Australia’s emerging AI governance reality for law, policy and practice
About this presentation
These slides were originally developed to accompany a presentation delivered at Maddocks in April 2026. As a result, the slides are intentionally visual and contain only a portion of the argument. Much of the explanation, context, and analysis was delivered verbally.
The presentation examines Australia’s emerging AI governance landscape following the release of the National AI Plan. Rather than reviewing the Plan itself, it asks what happens next. If Australia has chosen to govern AI largely through existing institutions, courts, regulators, procurement processes, professional obligations, organisational governance, and technical evaluation, what new responsibilities does that create for those institutions?
The embedded slides below contain the visual material used during the presentation. An abridged written summary follows for readers who prefer text.

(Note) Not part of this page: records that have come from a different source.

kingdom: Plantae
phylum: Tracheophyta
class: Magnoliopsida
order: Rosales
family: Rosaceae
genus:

Presented at Maddocks Law firm in April 2026
Abridged Summary of my speaking notes.
Australia’s AI governance challenge is increasingly institutional
The National AI Plan establishes direction for AI adoption, capability, investment, and safety. However, it does not function as a dedicated AI law. Instead, governance responsibility is distributed across existing institutions including courts, regulators, public agencies, professional bodies, procurement processes, and organisational governance structures.
The governance handoff is already underway
Developments such as the Federal Court’s Generative AI Practice Note demonstrate that AI governance is already becoming part of professional practice. Organisations and practitioners are increasingly expected to understand what AI systems were used, how they were used, and who remains accountable for outcomes.
Existing law can identify harms but may struggle to identify trajectories
Many legal frameworks are designed to address outcomes such as privacy breaches, discrimination, misleading conduct, or procedural failures. Agentic AI systems introduce an additional challenge: understanding the chain of interactions that produced those outcomes. The path that generated a decision may become as important as the decision itself.
Agentic systems change the governance object
Traditional AI governance often focuses on the model. In practice, organisations deploy configurations consisting of models, prompts, retrieval systems, tools, memory, interfaces, workflows, and human oversight arrangements. Two organisations can deploy the same foundation model while creating entirely different governance risks.
Human oversight must be meaningful
A human in the loop is not automatically a governance control. Effective oversight requires visibility into system behaviour, authority to intervene, sufficient time for review, and enough understanding to exercise judgment. Without these conditions, human review can become a procedural formality rather than a genuine safeguard.
Evaluation is part of governance
AI governance is not only a matter of law, policy, and compliance. It also depends on what organisations choose to measure. Testing, monitoring, auditing, incident reporting, documentation, and benchmarking help determine which risks become visible and which remain hidden. Evaluation therefore functions as a governance mechanism rather than a purely technical activity.
Australia’s missing layer is evaluative infrastructure
If Australia intends to govern AI through distributed institutional responsibility rather than a comprehensive AI Act, those institutions require practical mechanisms for observing, testing, tracing, and contesting AI behaviour. The critical challenge is not simply establishing rules, but building the evaluative infrastructure needed to make governance operational in practice.